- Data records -
....................

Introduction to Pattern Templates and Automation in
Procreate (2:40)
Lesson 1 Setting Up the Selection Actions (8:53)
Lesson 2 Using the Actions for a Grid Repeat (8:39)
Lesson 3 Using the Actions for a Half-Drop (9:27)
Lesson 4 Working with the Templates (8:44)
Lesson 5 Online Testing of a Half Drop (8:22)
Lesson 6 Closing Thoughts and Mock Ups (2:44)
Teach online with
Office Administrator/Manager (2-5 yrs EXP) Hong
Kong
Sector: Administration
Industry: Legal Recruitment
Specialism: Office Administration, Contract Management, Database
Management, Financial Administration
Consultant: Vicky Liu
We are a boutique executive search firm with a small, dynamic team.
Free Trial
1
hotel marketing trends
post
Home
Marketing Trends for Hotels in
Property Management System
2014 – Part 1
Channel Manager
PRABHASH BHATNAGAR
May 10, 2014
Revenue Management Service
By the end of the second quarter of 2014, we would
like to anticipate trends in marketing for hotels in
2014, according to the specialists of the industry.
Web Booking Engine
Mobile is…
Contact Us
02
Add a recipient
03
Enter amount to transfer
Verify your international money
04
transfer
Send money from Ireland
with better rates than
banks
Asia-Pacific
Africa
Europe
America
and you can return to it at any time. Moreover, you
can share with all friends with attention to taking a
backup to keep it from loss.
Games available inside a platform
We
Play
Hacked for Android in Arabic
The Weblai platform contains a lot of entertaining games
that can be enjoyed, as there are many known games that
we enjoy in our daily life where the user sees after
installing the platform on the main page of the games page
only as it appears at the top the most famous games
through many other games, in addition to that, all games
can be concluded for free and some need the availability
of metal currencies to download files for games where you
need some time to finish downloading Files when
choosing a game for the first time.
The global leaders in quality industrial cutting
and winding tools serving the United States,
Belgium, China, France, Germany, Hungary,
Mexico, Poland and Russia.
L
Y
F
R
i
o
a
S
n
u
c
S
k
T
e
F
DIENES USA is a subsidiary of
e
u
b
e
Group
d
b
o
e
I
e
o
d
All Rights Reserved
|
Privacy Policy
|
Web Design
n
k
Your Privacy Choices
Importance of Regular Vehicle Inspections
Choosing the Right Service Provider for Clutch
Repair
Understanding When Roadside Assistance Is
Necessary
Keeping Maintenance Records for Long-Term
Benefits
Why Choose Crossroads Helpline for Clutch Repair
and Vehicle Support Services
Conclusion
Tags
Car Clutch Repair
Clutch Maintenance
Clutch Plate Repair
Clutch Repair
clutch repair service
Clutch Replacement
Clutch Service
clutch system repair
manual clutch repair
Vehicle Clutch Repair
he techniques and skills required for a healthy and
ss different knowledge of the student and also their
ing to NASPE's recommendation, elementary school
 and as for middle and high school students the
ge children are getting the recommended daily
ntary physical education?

....................

From the records above, return each line that includes "platform".

- TASK SOLUTION -
Games available inside a platform
The Weblai platform contains a lot of entertaining games
installing the platform on the main page of the games page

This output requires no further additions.